The secret to Erica Bundrick’s development as a tennis player really isn’t a great surprise. “She plays all the time,” said Jenny Smith, Bundrick’s best friend and teammate on the Mattituck High School girls’ tennis team.

That has helped make Bundrick the Tuckers’ top singles player. Who the junior plays in matches outside of team practices, though, could determine how far she goes in the sport. Living on the North Fork, where tennis isn’t as popular as it in the Hamptons, for example, presents challenges for a player such as Bundrick.

“What it comes down to here on the North Fork is trying to find competition,” said Mattituck Coach Jim Christy, whose team started preseason practice on Monday. “If she can get into a surrounding where there are good players, she is going to make a quantum leap.”

As it is, Bundrick has made considerable strides. She was a latecomer to tennis as an 11-year-old, an age when better players are already nationally ranked. A former soccer player, Bundrick didn’t have an interest in tennis until she joined a friend for a tennis lesson and found that she enjoyed it.

Ever since joining the varsity team as an eighth-grader, Bundrick has been a presence in the singles lineup, starting out as a fourth and third singles player. Last year she beat out Jackie Maloney for the first singles spot. Although Bundrick didn’t have a winning record in 2009, she was competitive, earned all-division status, and the competition she faced from the best players in League VII, which Christy considers to be the best league in Suffolk County, helped her. She played players from established tennis powers such as Westhampton Beach, Southampton and East Hampton.

“She’s playing against the top 20 percent in the county, all of the time,” Christy said. “She was able to play with them, but they were winning the big points.”

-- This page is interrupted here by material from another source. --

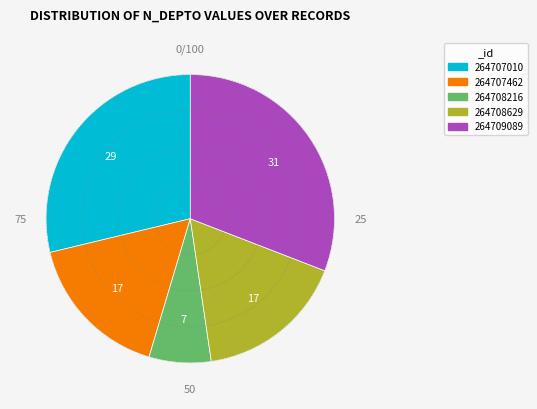

Count the number of slices in the pie.

5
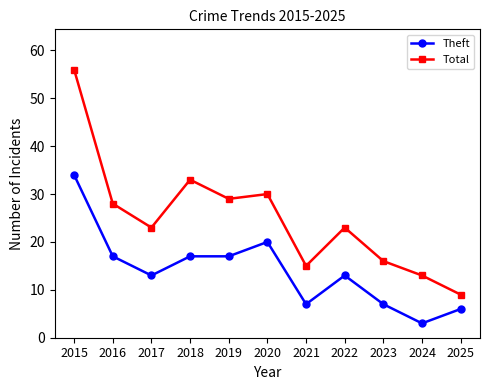

Does the chart have visible grid lines?

No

Evidence of Bundrick’s progress was seen over the summer when she won the women’s singles title in the Bob Wall Memorial Tennis Tournament, upsetting Amy Malave, 6-0, 6-0. Malave had ousted Bundrick in the first round of last year’s tournament. In addition, Bundrick and Smith teamed up to take the tournament’s women’s doubles crown.

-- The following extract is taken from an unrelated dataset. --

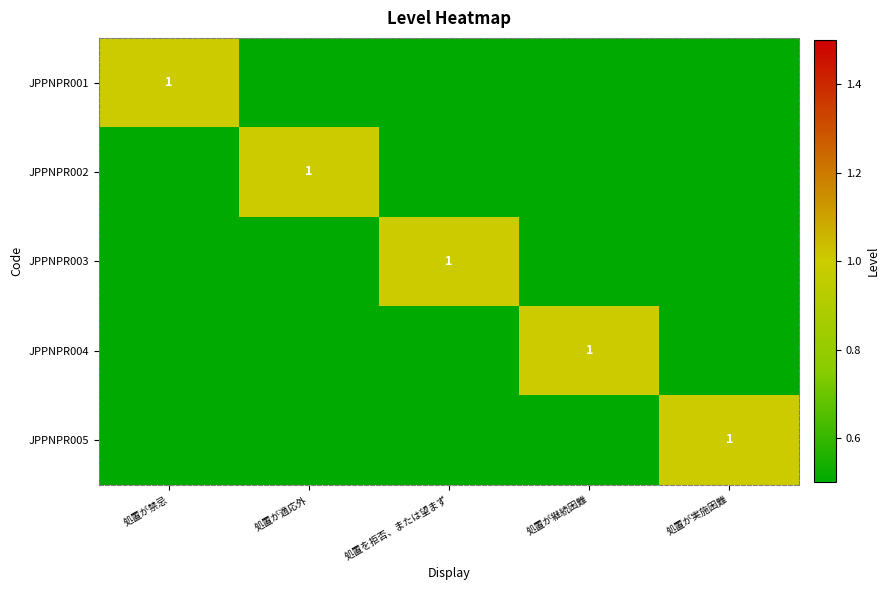

How many data points in JPPNPR003 are above 0?

1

So, what has changed in Bundrick’s game? She has apparently learned the value of placement shots and picking her spots for when to go for winners.

“I think just a lot more experience has helped,” she said, “knowing when to hit the right shots and when not to.”

Christy said Bundrick is developing into more than just a player who hits balls over the net. Her swings have purpose, he said.

“Anybody can hit balls, but the idea when you’re playing a better opponent is you have got to start to move the player around the court and wait for your opportunities to take advantage,” the coach said. “I see more consistency. I see a little more pop, but I see an even better shot selection.”

Bundrick has added patience to the arsenal of weapons she brings to the court. A player who feels comfortable on the baseline, she will attack the net from time to time.

“Her serve is probably close to 100 miles per hour, and she’s really consistent,” Smith said. “She’s really quick and she gets to every ball. She hits with a lot of power.”

Christy said one area where Bundrick could stand improvement would be in her footwork. “She’s a little slow in terms of transitioning from one shot to the next,” he said.

That is easily correctable, Christy said, if Bundrick can find better competition to play. Christy sees a big upside to Bundrick, who he believes could play at the college level. “I think she has a tremendous amount of potential,” he said.

Smith is expecting big things from her friend this season.

“She was just younger last year and there were a lot of great seniors from other schools that could challenge her and overcome her, more experienced players,” Smith said. “But this year I think she’s really going to step up and win a lot of matches for us.”

“She’s going to be the star,” Smith added. “She already is.”